ホンダ・ヴェゼル 開発者インタビュー
燃費も走りもイイトコ取り 2014.04.11 試乗記 本田技術研究所四輪R&Dセンター 第1技術開発室 第2ブロック
研究員
田上 剛(たがみ たけし)さん
スポーティーな走りが魅力のコンパクトクロスオーバー「ヴェゼル」。燃費性能と走行性能をいかに両立させたのか、エンジン開発の担当者に聞いた。
燃費と走りの両立
「ホンダ・ヴェゼル」のエンジン開発を担当した田上 剛さんは、1980年代から90年代にかけての第2期F1の大活躍に憧れて、ホンダの門をたたいたひとりだそうである。
――日本で売られるヴェゼルのエンジンは1.5リッターと、同じく1.5リッターをベースとした新世代ハイブリッド(=i-DCD)の2機種。早い話が「フィット」と基本的に共通ですね。ほかの選択肢はなかったのですか?
もちろん、新しいクルマですから、いろいろな可能性は検討するのですが、今回はその部分についての議論はほとんどなかったと思います。最初からほぼ決まっていた感じですね。逆にいうと、そのパワートレインを使って、いかにヴェゼルのコンセプトに合わせて仕上げるかが、今回の重要なところでした。
ですので、われわれエンジン担当だけでなく、ボディーやシャシー、そして特にウェイトに関しては要求が厳しかったんです。
――なるほど。
ヴェゼルはフィットより重いですが、それでも走りを損なわないようにする必要がありました。ヴェゼルではウェイトに合わせて1.5リッターもi-DCDもフィットより出力を上げています。その一方で燃費でも妥協しないというのが開発目標でしたので、燃費も犠牲にできません。そこを両立させるのが大変だったところで。

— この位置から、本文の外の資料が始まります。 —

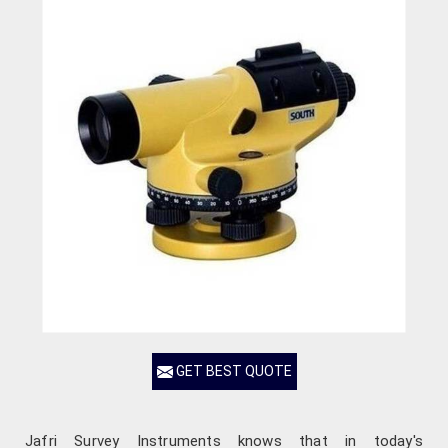
GET BEST QUOTE
Jafri Survey Instruments knows that in today's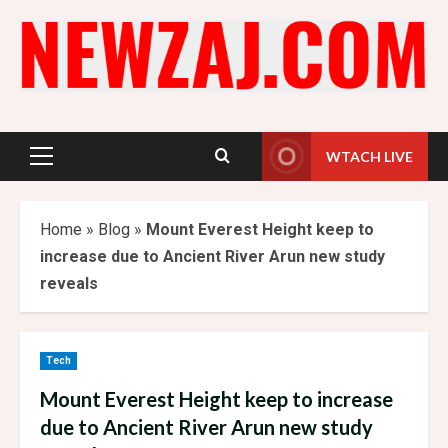
Skip
to
content
WTACH LIVE
Primary
Menu
Home
»
Blog
»
Mount Everest Height keep to
increase due to Ancient River Arun new study
reveals
Tech
Mount Everest Height keep to increase
due to Ancient River Arun new study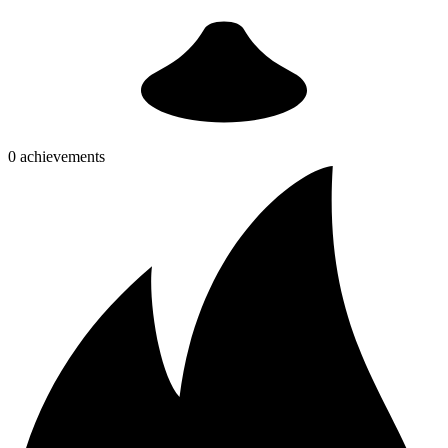
0 achievements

そこで、ヴェゼルでは特にエンジンのいちばんいい領域……効率がよくて燃費もよく、しかもドライバーがアクセルを踏んだときにトルクをうまく使える領域をねらっています。
――それはトランスミッションの制御で……ということですか?
もちろん、トランスミッションもそうですが、エンジンの制御でもそれに合わせて最適化して、エンジンのいいところを引き出せるようにしています。